* [What you will do] Select, from the material below, each line with "стеарат" in it.
■ ■ ■ ■ ■
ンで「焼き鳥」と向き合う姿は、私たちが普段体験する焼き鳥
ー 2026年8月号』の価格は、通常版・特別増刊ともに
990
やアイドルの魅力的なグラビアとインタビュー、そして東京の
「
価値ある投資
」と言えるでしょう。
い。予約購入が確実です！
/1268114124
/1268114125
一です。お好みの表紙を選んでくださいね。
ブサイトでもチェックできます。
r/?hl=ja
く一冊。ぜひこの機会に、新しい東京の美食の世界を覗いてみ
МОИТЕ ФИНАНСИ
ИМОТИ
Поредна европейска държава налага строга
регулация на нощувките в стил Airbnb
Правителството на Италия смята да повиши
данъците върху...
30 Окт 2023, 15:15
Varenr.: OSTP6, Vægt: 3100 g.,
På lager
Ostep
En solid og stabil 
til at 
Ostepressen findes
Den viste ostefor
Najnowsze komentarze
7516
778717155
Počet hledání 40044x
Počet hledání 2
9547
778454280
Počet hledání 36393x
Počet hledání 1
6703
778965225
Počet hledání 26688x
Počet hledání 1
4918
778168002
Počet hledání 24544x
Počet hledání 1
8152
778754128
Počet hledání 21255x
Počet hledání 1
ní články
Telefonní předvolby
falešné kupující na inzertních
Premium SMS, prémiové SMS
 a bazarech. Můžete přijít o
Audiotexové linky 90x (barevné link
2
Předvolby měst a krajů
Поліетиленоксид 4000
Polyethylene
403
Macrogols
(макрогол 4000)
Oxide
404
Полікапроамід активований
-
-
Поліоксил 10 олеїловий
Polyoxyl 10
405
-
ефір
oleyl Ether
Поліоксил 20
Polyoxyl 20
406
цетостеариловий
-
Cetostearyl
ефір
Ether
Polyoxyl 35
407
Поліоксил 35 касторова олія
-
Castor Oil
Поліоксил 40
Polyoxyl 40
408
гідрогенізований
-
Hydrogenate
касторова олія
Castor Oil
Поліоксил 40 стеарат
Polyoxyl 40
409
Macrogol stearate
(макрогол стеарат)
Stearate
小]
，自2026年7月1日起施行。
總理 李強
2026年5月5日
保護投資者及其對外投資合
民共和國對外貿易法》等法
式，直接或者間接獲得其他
■ ■ ■ ■ ■
* [Solution for this problem]
Поліоксил 40 стеарат
(макрогол стеарат)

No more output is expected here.